Schwandt, Jürgen

Kapitän Jürgen Schwandt wurde 1936 in Hamburg geboren und wuchs in St. Georg auf.

Der Vater war ein ranghoher Soldat der Nationalsozialisten. Vater und Sohn hatten deshalb viel Streit, denn schon damals war Jürgen Schwandt ganz entschieden gegen Rechts. Er wollte früh weg aus der Enge der elterlichen Gesinnung und aus Hamburg, hinaus in die weite Welt.

Zur Seefahrt brachte ihn sein Lehrer, der mit der Klasse einen alten Marinekutter, so weit es ging, wieder flott machte, den Jugendlichen die Grundlagen der Seefahrt beibrachte und mit ihnen auf der Elbe eine Klassenfahrt machte. Der Lehrer wollte die Kinder von der Straße holen. 

Mit 16 konnte Jürgen Schwandt mit Genehmigung der Eltern als Schiffsjunge auf einem Segelschiff anheuern. Drei Jahre später überlebte er als Teil der Mannschaft des Frachters „Franziska Sartori“ nur knapp einen schweren Sturm im Nordatlantik. Die Brücke des Schiffes war vollkommen zerstört, der Frachter manövrierunfähig, doch die Mannschaft hatte Glück. Sie konnte einen Notruf absetzen und wurde gerettet. Als die Mannschaft endlich nach mehreren Tagen in Lissabon an Land gehen konnte, wurde dieser „zweite Geburtstag“ erstmal richtig gefeiert – mit allem, was das Klischee über die Seefahrer so hergibt.

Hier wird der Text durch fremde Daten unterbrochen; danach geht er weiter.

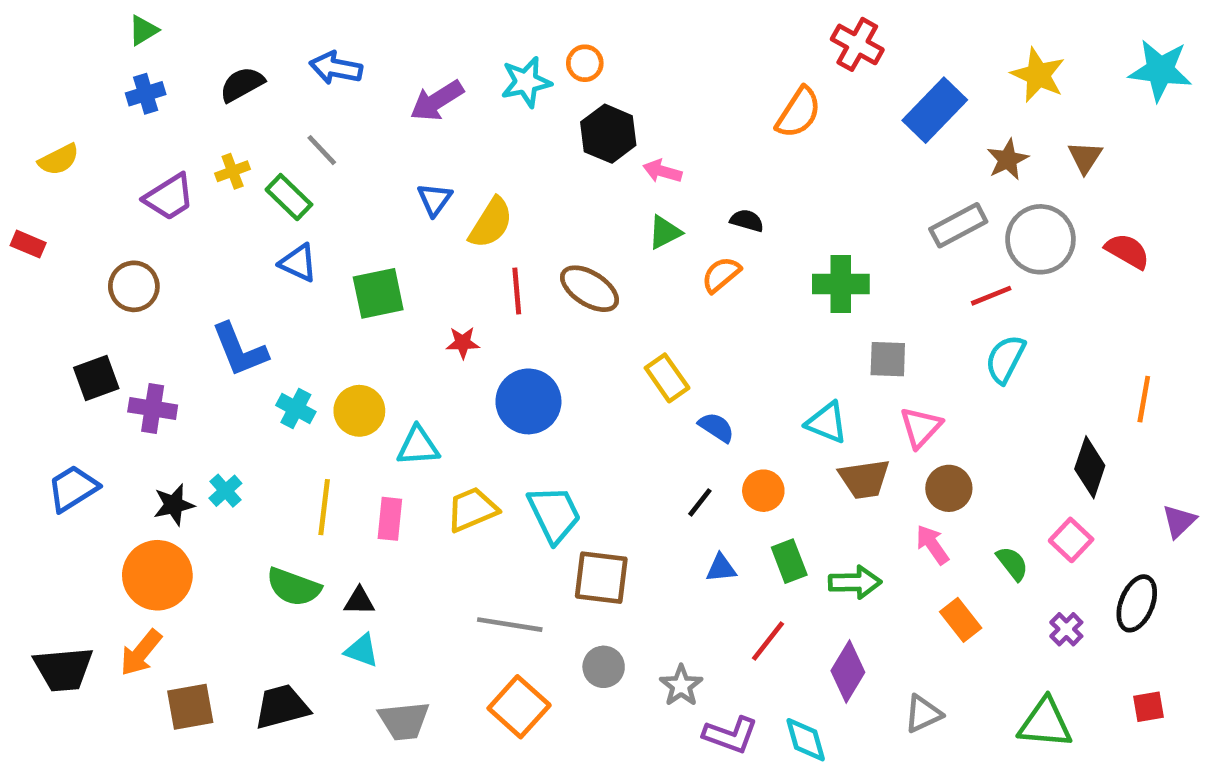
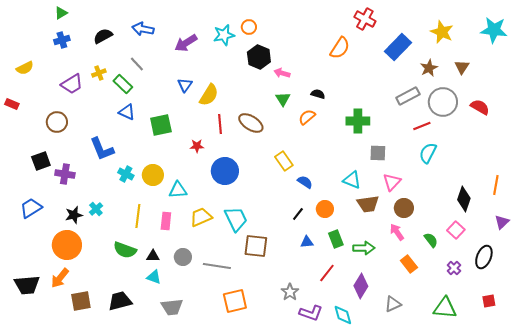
green triangle: (665, 232) -> (283, 99), turned -35
orange line: (1144, 399) -> (496, 185), moved
gray circle: (604, 667) -> (183, 257), moved
orange square: (519, 707) -> (235, 301), moved, turned 35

Der Schiffsjunge arbeitet sich hoch, erlebte noch einige Stürme und wurde Kapitän.

Nach fast 20 Jahren auf See heiratete er 1971 seine Frau Gerlinde, die er bei einer Tanzveranstaltung kennengelernt hatte. Sie war Kinder- und Säuglingskrankenschwester. Sie zogen nach Rellingen. Ihr zuliebe nahm er einen Job beim Hamburger Zoll an. Die ersten Jahre lagen das Seefahrtsbuch und der Seesack stets bereit. Doch er blieb, wurde später sogar Leiter des Zoll-Kommissariats im Hamburger Hafen.

Auch beim Zoll erlebte er so einiges. Zum Beispiel wie nervöse Schmuggler 2,5 Tonnen Hasch ins Wasser schmissen und alles wieder herausgefischt werden musste.

Als Kontrastprogramm begann er zu reiten, wurde sogar Reitlehrer. Die Liebe zu Pferden und zu Antiquitäten teilt er mit Ehefrau Gerlinde. Gemeinsam reisen sie gerne, z.B. mit dem Auto ans Meer; Gerlinde wird seekrank.

Um das Fernweh und die Sehnsucht nach dem Meer zu befriedigen, reiste Jürgen Schwandt gerne auf Containerschiffen als Passagier mit.

Mit 80 machte er eine zweite Karriere als Kolumnist bei der Hamburger Morgenpost. Er schrieb von seinen Erfahrungen auf See, positionierte sich klar gegen Rassismus und warb für mehr Toleranz. Der Autor Stefan Krücken schrieb seine Biographie „Sturmwarnung“, die ein Bestseller geworden ist. Im Januar 2024 gab es eine Neuauflage mit dem neuen Kapitel „Was ich Euch noch sagen wollte“. Es handelt davon, wie man durch die Stürme des Lebens kommt.

Nach wie vor engagiert sich Jürgen Schwandt lautstark gegen Rechts. So auch auf der Kundgebung „Rellingen bleibt bunt“ im Februar 2024 auf dem Arkadenhof neben Bürgermeister Marc Trampe, Pastorin Inga Roetz-Millon und anderen.

„Auf meinen Reisen habe ich gelernt, weltoffen und tolerant zu sein. Es gibt überall reizende Menschen. Und es gibt überall Arschlöcher. Das hat nichts mit Religion, Nationalität, Hautfarbe oder politischer Einstellung zu tun.“ Wie wahr!